Bentley "Old Mother Gun"

Bentleys: few have survived to the present day, and each of them is a precious rarity. But one stands out, even from this select group. This is the vehicle with chassis number ST 3001, nicknamed "Old Mother Gun", which can be viewed in the Technik Museum Sinsheim.

The Bentley with chassis no. 3001 was built in June 1927 in the Bentley factory in London's Cricklewood district, founded in 1919. "Old Mother Gun" is the first time the newly developed Bentley 4.5-litre 6-cylinder engine acted as the drive. This makes the car the first in the series of Bentley 4.5-litre race cars which raised the bar in motor racing in the late 1920s. By the way, the nickname refers to Bentley racer and company patron Woolf Barnato, who coined the rhyme "S-T-Three-O-O-One - Old Mother Gun!" to fit with the chassis number.

This vehicle led to numerous victories for Bentley - including first place at the 24 Hours of Le Mans race in 1928, with Woolf Barnato and Bernhard Rubin in the driving seat.
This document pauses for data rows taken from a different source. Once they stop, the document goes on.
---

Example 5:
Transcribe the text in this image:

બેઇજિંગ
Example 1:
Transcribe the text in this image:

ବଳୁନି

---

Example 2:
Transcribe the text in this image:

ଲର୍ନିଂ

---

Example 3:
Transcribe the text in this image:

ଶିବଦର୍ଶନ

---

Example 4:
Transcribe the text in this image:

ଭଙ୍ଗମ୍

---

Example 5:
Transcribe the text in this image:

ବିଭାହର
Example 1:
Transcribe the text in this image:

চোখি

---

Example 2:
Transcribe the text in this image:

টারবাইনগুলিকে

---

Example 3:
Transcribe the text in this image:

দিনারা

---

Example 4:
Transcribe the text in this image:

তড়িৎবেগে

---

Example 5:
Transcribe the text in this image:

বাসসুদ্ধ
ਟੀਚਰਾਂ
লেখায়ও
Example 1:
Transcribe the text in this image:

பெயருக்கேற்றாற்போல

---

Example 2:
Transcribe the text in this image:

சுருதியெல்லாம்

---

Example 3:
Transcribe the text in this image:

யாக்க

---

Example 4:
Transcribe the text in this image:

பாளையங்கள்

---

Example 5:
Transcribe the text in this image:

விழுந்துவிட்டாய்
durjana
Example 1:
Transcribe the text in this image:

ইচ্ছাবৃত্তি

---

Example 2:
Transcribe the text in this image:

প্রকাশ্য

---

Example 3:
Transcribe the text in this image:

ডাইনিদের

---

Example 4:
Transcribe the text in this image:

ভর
Thanks to the new polished aluminium body, it was much easier for "Old Mother Gun" to reach the (then-) breath-taking average speed of 217 km/h at the Brooklands Oval in 1937.
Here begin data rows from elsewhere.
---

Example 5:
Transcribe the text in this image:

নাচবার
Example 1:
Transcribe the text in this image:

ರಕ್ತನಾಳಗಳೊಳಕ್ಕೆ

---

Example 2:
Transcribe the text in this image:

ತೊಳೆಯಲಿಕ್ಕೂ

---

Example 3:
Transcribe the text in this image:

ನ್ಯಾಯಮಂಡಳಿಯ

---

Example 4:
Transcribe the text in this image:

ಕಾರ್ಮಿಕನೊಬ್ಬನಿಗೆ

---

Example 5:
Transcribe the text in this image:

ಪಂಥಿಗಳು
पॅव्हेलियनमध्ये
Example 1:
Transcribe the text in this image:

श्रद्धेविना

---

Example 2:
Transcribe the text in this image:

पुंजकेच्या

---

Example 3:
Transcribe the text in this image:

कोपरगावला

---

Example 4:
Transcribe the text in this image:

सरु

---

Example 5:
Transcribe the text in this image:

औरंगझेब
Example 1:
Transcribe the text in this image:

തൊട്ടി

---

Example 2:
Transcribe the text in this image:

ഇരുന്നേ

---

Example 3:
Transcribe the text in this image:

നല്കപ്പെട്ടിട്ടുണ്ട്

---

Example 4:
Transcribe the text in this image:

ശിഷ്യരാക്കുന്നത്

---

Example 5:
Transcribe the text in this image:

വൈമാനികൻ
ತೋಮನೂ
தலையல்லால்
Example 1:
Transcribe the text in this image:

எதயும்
Decades have passed since then, and the Bentley "Old Mother Gun" is still not ready for the scrapheap. Now, the cylinder capacity of the engine has increased to 8 litres, boosting the power to 350 hp at 4200 rpm. Since its last major overhaul in 1989, the vehicle has taken part in over 150 vintage car races all over the world - and there is no end in sight.